▸ Directions for this task
Would you copy each line of the data below that has "GASTO"?

▸ Dataset content
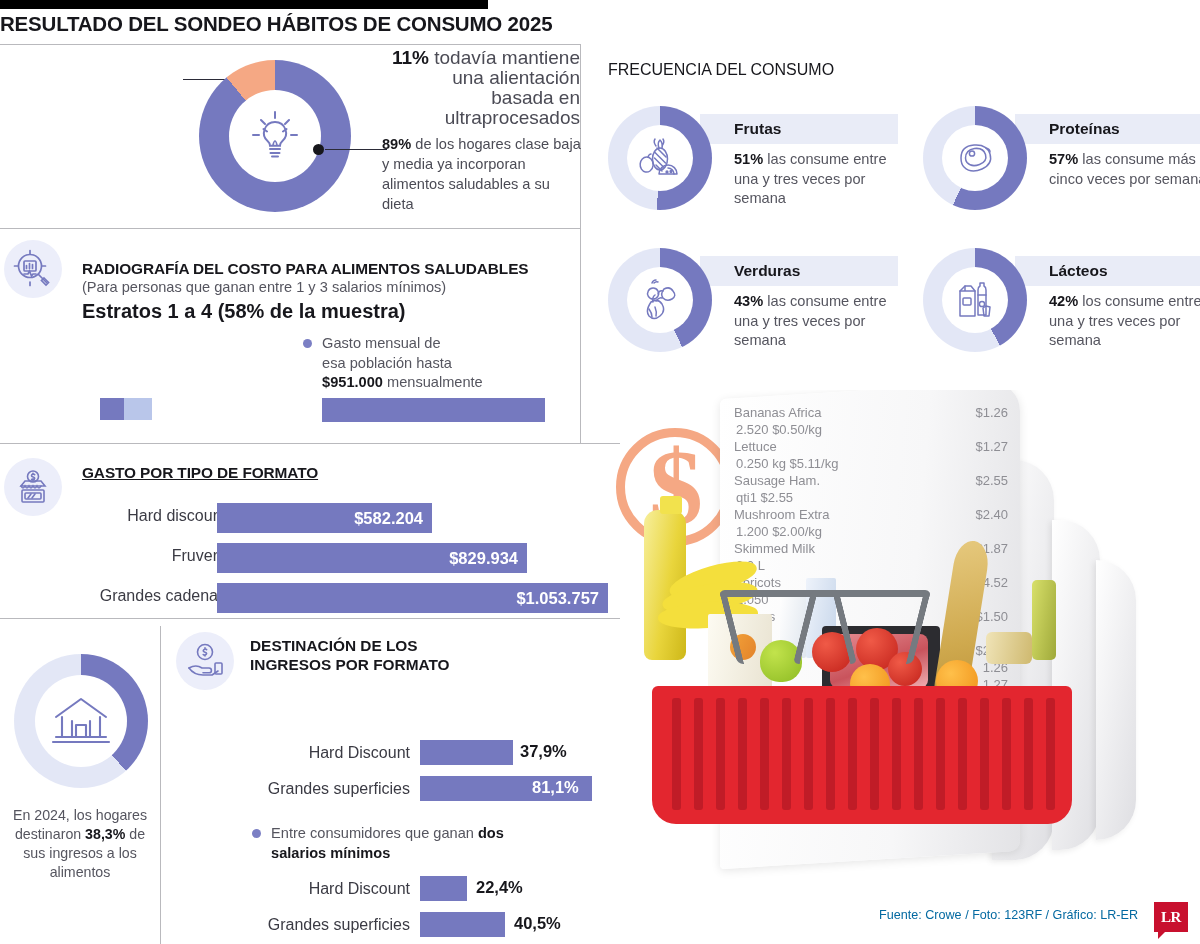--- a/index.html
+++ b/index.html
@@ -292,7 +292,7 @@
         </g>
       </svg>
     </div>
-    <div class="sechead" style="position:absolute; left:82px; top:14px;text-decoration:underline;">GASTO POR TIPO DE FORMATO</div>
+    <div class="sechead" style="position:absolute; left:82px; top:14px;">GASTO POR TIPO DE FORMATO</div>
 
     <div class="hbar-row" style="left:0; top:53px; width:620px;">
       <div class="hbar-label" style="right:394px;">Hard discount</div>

▸ Your response
-    <div class="sechead" style="position:absolute; left:82px; top:14px;text-decoration:underline;">GASTO POR TIPO DE FORMATO</div>
+    <div class="sechead" style="position:absolute; left:82px; top:14px;">GASTO POR TIPO DE FORMATO</div>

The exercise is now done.